WHAT THE EXERCISE ASKS: Scan the data below for the string "wiki". Show every line where it turns up.

[Collected data]
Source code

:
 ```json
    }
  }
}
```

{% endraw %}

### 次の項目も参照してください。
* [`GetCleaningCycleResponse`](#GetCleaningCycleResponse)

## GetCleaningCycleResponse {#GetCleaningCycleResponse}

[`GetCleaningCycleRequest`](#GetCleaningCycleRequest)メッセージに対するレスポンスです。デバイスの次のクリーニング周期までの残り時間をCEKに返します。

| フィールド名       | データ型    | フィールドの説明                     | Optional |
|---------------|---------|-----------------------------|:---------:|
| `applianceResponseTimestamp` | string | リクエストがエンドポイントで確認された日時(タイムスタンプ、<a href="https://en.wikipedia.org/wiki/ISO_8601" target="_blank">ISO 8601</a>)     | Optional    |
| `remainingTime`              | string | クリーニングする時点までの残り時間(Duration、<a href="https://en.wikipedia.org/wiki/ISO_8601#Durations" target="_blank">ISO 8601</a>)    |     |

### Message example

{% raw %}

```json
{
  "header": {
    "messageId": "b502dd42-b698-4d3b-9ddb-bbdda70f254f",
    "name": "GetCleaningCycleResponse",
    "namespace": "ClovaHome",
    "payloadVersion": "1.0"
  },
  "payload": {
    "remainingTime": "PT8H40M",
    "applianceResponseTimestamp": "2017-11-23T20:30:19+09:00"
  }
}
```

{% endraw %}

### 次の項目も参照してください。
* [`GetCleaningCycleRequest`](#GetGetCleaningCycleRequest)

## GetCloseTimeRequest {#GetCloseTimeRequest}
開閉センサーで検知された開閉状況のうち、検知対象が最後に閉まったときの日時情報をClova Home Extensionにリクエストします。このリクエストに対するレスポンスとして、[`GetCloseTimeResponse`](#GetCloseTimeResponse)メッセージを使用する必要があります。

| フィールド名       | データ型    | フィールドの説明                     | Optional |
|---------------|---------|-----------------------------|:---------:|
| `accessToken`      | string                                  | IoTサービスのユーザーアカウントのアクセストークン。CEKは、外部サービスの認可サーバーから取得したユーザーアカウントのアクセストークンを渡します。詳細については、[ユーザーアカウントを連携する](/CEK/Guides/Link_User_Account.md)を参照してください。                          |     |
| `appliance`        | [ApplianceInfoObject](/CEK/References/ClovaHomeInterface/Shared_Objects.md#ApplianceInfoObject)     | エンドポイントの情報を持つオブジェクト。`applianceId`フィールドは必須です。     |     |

RESPONSE BOX:
| `applianceResponseTimestamp` | string | リクエストがエンドポイントで確認された日時(タイムスタンプ、<a href="https://en.wikipedia.org/wiki/ISO_8601" target="_blank">ISO 8601</a>)     | Optional    |
| `remainingTime`              | string | クリーニングする時点までの残り時間(Duration、<a href="https://en.wikipedia.org/wiki/ISO_8601#Durations" target="_blank">ISO 8601</a>)    |     |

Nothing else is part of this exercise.